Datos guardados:
_ _ _ _ _
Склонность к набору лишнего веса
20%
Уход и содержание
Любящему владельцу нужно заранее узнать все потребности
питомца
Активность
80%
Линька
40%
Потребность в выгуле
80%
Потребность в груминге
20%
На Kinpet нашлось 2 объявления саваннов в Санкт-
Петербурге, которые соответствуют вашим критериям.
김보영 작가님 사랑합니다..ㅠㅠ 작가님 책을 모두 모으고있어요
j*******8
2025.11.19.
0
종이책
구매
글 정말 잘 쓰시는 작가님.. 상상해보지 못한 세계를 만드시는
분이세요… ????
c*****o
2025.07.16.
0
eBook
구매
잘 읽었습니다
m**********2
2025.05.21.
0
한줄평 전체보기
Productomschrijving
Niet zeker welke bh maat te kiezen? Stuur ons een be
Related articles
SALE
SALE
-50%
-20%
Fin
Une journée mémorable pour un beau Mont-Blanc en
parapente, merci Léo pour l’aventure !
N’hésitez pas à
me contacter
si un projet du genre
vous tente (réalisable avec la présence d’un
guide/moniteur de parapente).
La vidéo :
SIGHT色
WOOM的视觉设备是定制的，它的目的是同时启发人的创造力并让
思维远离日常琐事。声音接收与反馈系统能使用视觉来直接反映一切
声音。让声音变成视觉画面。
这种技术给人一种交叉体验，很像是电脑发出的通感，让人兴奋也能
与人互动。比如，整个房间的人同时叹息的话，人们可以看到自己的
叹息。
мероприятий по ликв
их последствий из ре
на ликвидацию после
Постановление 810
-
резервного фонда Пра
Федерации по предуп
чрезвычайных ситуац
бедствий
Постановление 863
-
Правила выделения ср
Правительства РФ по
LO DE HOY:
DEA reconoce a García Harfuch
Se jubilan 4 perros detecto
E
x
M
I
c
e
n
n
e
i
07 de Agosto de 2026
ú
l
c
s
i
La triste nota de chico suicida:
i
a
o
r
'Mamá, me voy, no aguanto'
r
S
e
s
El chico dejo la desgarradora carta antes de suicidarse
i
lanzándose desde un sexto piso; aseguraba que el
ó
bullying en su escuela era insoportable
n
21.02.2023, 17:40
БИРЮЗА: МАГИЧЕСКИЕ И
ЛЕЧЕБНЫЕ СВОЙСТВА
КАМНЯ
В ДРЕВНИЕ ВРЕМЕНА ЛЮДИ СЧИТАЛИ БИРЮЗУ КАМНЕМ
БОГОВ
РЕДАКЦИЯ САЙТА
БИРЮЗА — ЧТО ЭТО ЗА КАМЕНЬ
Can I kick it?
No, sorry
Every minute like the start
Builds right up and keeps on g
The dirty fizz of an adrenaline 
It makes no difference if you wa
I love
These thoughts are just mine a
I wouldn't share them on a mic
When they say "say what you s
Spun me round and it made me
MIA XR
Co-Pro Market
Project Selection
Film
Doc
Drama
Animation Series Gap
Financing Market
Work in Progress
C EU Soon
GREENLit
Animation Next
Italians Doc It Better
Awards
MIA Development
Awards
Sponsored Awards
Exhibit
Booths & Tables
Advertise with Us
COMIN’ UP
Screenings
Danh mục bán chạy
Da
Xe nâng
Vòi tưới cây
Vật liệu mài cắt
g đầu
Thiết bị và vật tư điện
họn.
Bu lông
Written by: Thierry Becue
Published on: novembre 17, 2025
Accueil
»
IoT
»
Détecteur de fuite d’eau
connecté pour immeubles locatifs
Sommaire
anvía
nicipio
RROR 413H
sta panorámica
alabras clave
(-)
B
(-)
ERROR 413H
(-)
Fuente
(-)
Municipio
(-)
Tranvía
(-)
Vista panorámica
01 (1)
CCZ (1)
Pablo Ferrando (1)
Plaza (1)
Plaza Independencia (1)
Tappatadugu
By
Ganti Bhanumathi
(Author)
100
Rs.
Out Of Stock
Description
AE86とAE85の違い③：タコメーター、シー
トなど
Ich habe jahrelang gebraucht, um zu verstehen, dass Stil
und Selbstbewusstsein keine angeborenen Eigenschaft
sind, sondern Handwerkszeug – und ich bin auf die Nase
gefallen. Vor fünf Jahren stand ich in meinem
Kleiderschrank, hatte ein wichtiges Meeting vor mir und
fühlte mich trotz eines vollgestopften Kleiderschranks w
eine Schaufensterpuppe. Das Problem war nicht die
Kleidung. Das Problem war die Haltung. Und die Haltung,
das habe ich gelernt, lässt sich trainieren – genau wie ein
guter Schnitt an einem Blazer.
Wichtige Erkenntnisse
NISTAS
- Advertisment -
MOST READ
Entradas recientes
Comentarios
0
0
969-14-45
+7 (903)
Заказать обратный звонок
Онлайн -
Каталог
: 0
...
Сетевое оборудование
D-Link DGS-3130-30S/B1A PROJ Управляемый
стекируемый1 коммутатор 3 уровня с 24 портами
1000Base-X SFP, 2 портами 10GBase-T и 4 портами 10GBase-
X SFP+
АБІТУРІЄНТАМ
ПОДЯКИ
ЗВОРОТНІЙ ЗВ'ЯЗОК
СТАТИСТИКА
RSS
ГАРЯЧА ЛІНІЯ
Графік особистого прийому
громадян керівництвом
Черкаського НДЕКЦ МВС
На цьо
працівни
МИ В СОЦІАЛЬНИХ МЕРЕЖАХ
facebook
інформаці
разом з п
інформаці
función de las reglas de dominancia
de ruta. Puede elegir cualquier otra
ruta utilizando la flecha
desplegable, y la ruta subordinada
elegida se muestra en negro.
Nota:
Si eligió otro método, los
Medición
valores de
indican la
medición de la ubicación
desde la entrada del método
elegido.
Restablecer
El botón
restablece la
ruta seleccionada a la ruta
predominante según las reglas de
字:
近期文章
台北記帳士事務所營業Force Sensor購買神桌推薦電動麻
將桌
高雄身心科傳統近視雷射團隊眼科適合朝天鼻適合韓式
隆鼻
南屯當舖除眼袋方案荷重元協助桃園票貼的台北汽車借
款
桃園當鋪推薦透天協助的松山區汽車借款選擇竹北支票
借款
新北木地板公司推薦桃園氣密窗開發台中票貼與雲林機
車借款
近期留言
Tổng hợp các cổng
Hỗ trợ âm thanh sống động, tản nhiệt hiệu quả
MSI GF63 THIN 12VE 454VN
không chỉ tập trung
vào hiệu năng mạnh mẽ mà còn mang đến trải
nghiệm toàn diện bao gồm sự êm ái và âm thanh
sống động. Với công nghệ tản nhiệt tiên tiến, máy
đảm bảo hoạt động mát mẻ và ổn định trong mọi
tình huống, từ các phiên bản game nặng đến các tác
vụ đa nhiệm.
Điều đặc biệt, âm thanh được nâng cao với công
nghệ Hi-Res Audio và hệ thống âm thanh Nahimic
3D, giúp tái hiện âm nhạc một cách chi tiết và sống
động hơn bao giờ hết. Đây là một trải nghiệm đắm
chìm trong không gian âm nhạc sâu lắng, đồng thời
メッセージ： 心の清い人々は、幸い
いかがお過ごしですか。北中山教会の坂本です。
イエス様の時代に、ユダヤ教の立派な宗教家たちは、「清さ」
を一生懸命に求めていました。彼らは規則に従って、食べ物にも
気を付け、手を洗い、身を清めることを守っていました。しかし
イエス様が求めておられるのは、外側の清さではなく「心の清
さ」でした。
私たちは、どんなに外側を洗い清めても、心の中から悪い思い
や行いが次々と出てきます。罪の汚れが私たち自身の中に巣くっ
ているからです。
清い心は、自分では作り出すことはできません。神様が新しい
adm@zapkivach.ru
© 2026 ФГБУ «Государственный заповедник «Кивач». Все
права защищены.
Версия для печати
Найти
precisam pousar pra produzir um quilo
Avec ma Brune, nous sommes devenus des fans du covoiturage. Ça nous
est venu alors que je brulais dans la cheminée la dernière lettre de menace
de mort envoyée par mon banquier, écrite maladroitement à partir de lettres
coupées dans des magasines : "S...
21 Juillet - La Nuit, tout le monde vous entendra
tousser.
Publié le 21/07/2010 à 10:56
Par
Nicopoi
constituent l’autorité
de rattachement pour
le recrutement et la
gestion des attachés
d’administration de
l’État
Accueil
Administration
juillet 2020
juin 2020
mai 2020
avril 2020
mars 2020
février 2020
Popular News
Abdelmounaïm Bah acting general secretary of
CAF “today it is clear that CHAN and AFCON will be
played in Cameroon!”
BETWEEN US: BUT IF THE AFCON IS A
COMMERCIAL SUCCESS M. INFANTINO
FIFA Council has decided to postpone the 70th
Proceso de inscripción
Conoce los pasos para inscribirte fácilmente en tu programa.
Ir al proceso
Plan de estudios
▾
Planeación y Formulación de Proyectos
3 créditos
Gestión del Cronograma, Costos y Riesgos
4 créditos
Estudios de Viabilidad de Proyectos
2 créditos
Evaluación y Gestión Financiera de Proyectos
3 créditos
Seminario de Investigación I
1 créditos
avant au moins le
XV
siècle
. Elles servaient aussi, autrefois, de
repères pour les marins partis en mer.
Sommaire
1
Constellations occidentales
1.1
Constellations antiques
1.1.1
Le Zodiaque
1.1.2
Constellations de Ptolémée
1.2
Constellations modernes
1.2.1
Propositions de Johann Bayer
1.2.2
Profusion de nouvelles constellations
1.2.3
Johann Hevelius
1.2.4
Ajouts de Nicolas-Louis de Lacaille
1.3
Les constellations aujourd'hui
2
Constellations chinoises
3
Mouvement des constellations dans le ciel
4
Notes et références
_ _ _ _ _
▶ **Lo que se pide**
Selecciona y copia cada línea del material que contenga la cadena "Потребность". Distingue entre mayúsculas y minúsculas.

▶ **Resultado**
Потребность в выгуле
Потребность в груминге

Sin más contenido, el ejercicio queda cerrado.